ReplaceLowerOrUpperTriangle <- function(m, triangle.to.replace){
   # If triangle.to.replace="lower", replaces the lower triangle of a square matrix with its upper triangle.
   # If triangle.to.replace="upper", replaces the upper triangle of a square matrix with its lower triangle.

   if (nrow(m) != ncol(m)) stop("Supplied matrix must be square.")
   if      (tolower(triangle.to.replace) == "lower") tri <- lower.tri(m)
   else if (tolower(triangle.to.replace) == "upper") tri <- upper.tri(m)
   else stop("triangle.to.replace must be set to 'lower' or 'upper'.")
   m[tri] <- t(m)[tri]
   return(m)
}

GeoDistanceInMetresMatrix <- function(df.geopoints){
   # Returns a matrix (M) of distances between geographic points.
   # M[i,j] = M[j,i] = Distance between (df.geopoints$lat[i], df.geopoints$lon[i]) and
   # (df.geopoints$lat[j], df.geopoints$lon[j]).
   # The row and column names are given by df.geopoints$name.


   GeoDistanceInMetres <- function(g1, g2){
      # Returns a vector of distances. (But if g1$index > g2$index, returns zero.)
      # The 1st value in the returned vector is the distance between g1[[1]] and g2[[1]].
      # The 2nd value in the returned vector is the distance between g1[[2]] and g2[[2]]. Etc.
      # Each g1[[x]] or g2[[x]] must be a list with named elements "index", "lat" and "lon".
      # E.g. g1 <- list(list("index"=1, "lat"=12.1, "lon"=10.1), list("index"=3, "lat"=12.1, "lon"=13.2))
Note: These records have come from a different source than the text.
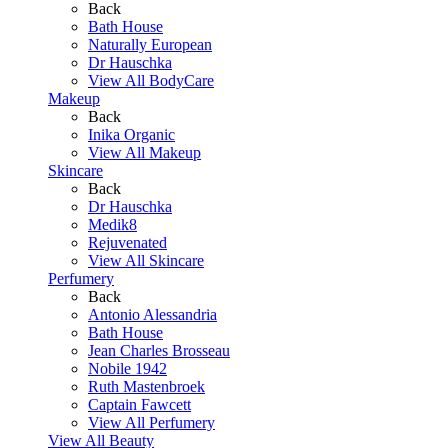
Back
Bath House
Naturally European
Dr Hauschka
View All BodyCare
Makeup
Back
Inika Organic
View All Makeup
Skincare
Back
Dr Hauschka
Medik8
Rejuvenated
View All Skincare
Perfumery
Back
Antonio Alessandria
Bath House
Jean Charles Brosseau
Nobile 1942
Ruth Mastenbroek
Captain Fawcett
View All Perfumery
View All Beauty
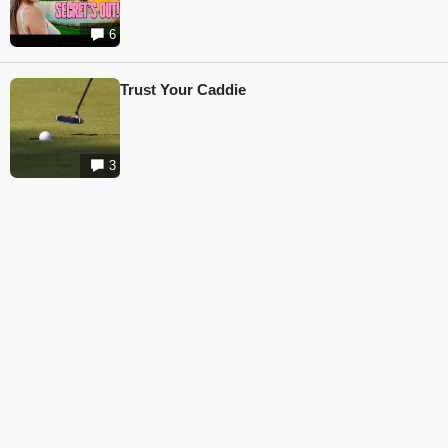
6
Trust Your Caddie
3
      DistM <- function(g1, g2){
         require("Imap")
         return(ifelse(g1$index > g2$index, 0, gdist(lat.1=g1$lat, lon.1=g1$lon, lat.2=g2$lat, lon.2=g2$lon, units="m")))
      }
      return(mapply(DistM, g1, g2))
   }

   n.geopoints <- nrow(df.geopoints)

   # The index column is used to ensure we only do calculations for the upper triangle of points
   df.geopoints$index <- 1:n.geopoints

   # Create a list of lists
   list.geopoints <- by(df.geopoints[,c("index", "lat", "lon")], 1:n.geopoints, function(x){return(list(x))})
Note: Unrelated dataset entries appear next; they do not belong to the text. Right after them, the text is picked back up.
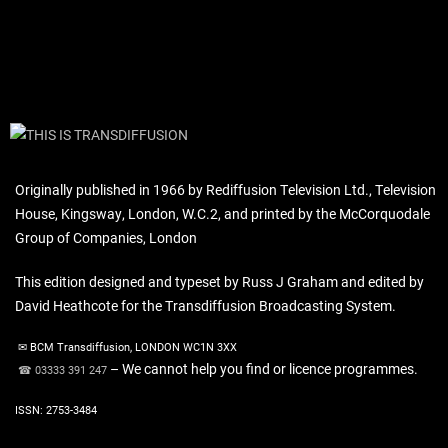
Originally published in 1966 by Rediffusion Television Ltd., Television
House, Kingsway, London, W.C.2, and printed by the McCorquodale
Group of Companies, London
This edition designed and typeset by Russ J Graham and edited by
David Heathcote for the Transdiffusion Broadcasting System.
✉ BCM Transdiffusion, LONDON WC1N 3XX
– We cannot help you find or licence programmes.
☎ 03333 391 247
ISSN: 2753-3484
   # Get a matrix of distances (in metres)
   mat.distances <- ReplaceLowerOrUpperTriangle(outer(list.geopoints, list.geopoints, GeoDistanceInMetres), "lower")

   # Set the row and column names
   rownames(mat.distances) <- df.geopoints$name
   colnames(mat.distances) <- df.geopoints$name

   return(mat.distances)
}

An Example: Starbucks Crowding

You can use the above code to, for instance, find those Starbucks stores in New York that have 70 or more other Starbucks stores within one km:

Starbucks stores in New York State.
> # Using locations for Starbucks stores in New York. (Downloaded on 29/01/2014 from
> # https://opendata.socrata.com/Business/All-Starbucks-Locations-in-the-US/txu4-fsic)
> head(df.starbucks.ny)
                                              name      lat       lon
1 1770 West Main Street, Suite 1400, Riverhead, NY 40.91709 -72.70946
2                   10095 Main Road, Mattituck, NY 40.98587 -72.53907
3             24 Montauk Highway, Hampton Bays, NY 40.87864 -72.52142
4                       485 CR-111, Manorville, NY 40.85249 -72.78954
5              2488 Montauk Hwy, Bridgehampton, NY 40.93760 -72.30177
6             385 Route 25 A, 14, Miller Place, NY 40.94175 -72.98710
> distance.mat.m <- GeoDistanceInMetresMatrix(df.starbucks.ny)
> stores.within.1.km.count <- colSums(x=(distance.mat.m < 1000), na.rm=TRUE) - 1
> sort(stores.within.1.km.count[which(stores.within.1.km.count > 70)], decreasing=TRUE)
       1166 Avenue of the Americas, New York, NY   76
1101 - 1109 Avenue of the Americas, New York, NY   72
       1100 Avenue of the Americas, New York, NY   71

Wow. A Starbucks within one km of 76 other Starbucks stores!